Seafood Cornwall Training survey on fishing safety. Seafood Cornwall Training (SCT) conducted a recent survey on fishing safety in a bid to find out what fishers and their families think will make fishing safer.

Of those who responded, more than 60% felt that not enough was being done to make fishing safer, reflecting the awful news that there have been eight deaths in the sector since November 2020.

Of those, however, 41% felt that there was now some good work being done. Funding for safety measures on vessels was considered the most helpful measure being taken right now, with safety training and awareness campaigns coming in second and third behind this. Better working conditions and then stricter regulations were also considered to be useful steps towards making fishing safer.

There was also the call for:

“Better safety campaigns; Training courses for assessing risks, with help filling out risk assessments; and helpful videos showing how to find risks.”

Calls for better working relationships with the Maritime & Coastguard Agency was also a common theme and interestingly it was felt that it would be very helpful to get fishermen as MCA surveyors and also around the table to give their views on what will improve safety. Also, the need to include real fishermen talking about safety in media awareness campaigns.

As one responder put it:

“Get fishermen to the table.
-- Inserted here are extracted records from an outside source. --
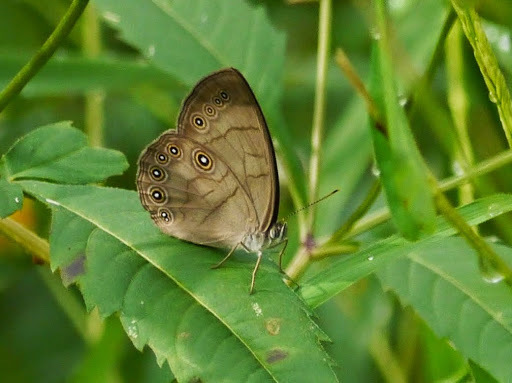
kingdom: Animalia
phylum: Arthropoda
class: Insecta
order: Lepidoptera
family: Nymphalidae
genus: Lethe
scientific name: Lethe eurydice
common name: Eyed brown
There are too many professional meeting-goers who have no idea about what happens on fishing boats attending safety meetings. Focus more on fishermen who are coming forward with their own simple measures to improve safety on their own fishing boats. Highlight real experiences where fishers have been saved by wearing PFDs. Fishermen don’t like attending courses in a room, so get down to the harbour around the gallery table. We need fishermen at the forefront of safety campaigns.”

SCT will be passing these suggestions to the relevant authorities and says it will be working hard to make sure the suggestions are put into practice.